→ What is expected:
Among the entries below, determine how many lines contain the word "IMPLIED" and state only that figure.
:: Materials provided
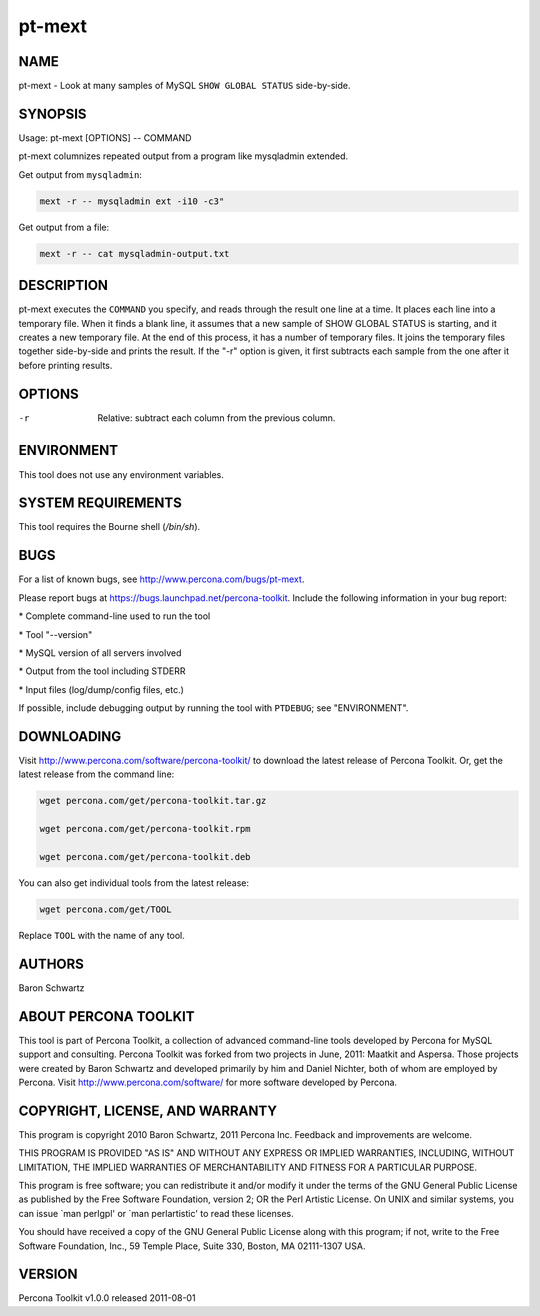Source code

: 
#######
pt-mext
#######

.. highlight:: perl


****
NAME
****


pt-mext - Look at many samples of MySQL \ ``SHOW GLOBAL STATUS``\  side-by-side.


********
SYNOPSIS
********


Usage: pt-mext [OPTIONS] -- COMMAND

pt-mext columnizes repeated output from a program like mysqladmin extended.

Get output from \ ``mysqladmin``\ :


.. code-block:: perl

    mext -r -- mysqladmin ext -i10 -c3"


Get output from a file:


.. code-block:: perl

    mext -r -- cat mysqladmin-output.txt



***********
DESCRIPTION
***********


pt-mext executes the \ ``COMMAND``\  you specify, and reads through the result one
line at a time.  It places each line into a temporary file.  When it finds a
blank line, it assumes that a new sample of SHOW GLOBAL STATUS is starting,
and it creates a new temporary file.  At the end of this process, it has a
number of temporary files.  It joins the temporary files together side-by-side
and prints the result.  If the "-r" option is given, it first subtracts
each sample from the one after it before printing results.


*******
OPTIONS
*******



-r
 
 Relative: subtract each column from the previous column.
 



***********
ENVIRONMENT
***********


This tool does not use any environment variables.


*******************
SYSTEM REQUIREMENTS
*******************


This tool requires the Bourne shell (\ */bin/sh*\ ).


****
BUGS
****


For a list of known bugs, see `http://www.percona.com/bugs/pt-mext <http://www.percona.com/bugs/pt-mext>`_.

Please report bugs at `https://bugs.launchpad.net/percona-toolkit <https://bugs.launchpad.net/percona-toolkit>`_.
Include the following information in your bug report:


\* Complete command-line used to run the tool



\* Tool "--version"



\* MySQL version of all servers involved



\* Output from the tool including STDERR



\* Input files (log/dump/config files, etc.)



If possible, include debugging output by running the tool with \ ``PTDEBUG``\ ;
see "ENVIRONMENT".


***********
DOWNLOADING
***********


Visit `http://www.percona.com/software/percona-toolkit/ <http://www.percona.com/software/percona-toolkit/>`_ to download the
latest release of Percona Toolkit.  Or, get the latest release from the
command line:


.. code-block:: perl

    wget percona.com/get/percona-toolkit.tar.gz
 
    wget percona.com/get/percona-toolkit.rpm
 
    wget percona.com/get/percona-toolkit.deb


You can also get individual tools from the latest release:


.. code-block:: perl

    wget percona.com/get/TOOL


Replace \ ``TOOL``\  with the name of any tool.


*******
AUTHORS
*******


Baron Schwartz


*********************
ABOUT PERCONA TOOLKIT
*********************


This tool is part of Percona Toolkit, a collection of advanced command-line
tools developed by Percona for MySQL support and consulting.  Percona Toolkit
was forked from two projects in June, 2011: Maatkit and Aspersa.  Those
projects were created by Baron Schwartz and developed primarily by him and
Daniel Nichter, both of whom are employed by Percona.  Visit
`http://www.percona.com/software/ <http://www.percona.com/software/>`_ for more software developed by Percona.


********************************
COPYRIGHT, LICENSE, AND WARRANTY
********************************


This program is copyright 2010 Baron Schwartz, 2011 Percona Inc.
Feedback and improvements are welcome.

THIS PROGRAM IS PROVIDED "AS IS" AND WITHOUT ANY EXPRESS OR IMPLIED
WARRANTIES, INCLUDING, WITHOUT LIMITATION, THE IMPLIED WARRANTIES OF
MERCHANTABILITY AND FITNESS FOR A PARTICULAR PURPOSE.

This program is free software; you can redistribute it and/or modify it under
the terms of the GNU General Public License as published by the Free Software
Foundation, version 2; OR the Perl Artistic License.  On UNIX and similar
systems, you can issue \`man perlgpl' or \`man perlartistic' to read these
licenses.

You should have received a copy of the GNU General Public License along with
this program; if not, write to the Free Software Foundation, Inc., 59 Temple
Place, Suite 330, Boston, MA  02111-1307  USA.


*******
VERSION
*******


Percona Toolkit v1.0.0 released 2011-08-01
::::
→ Exercise solution:
2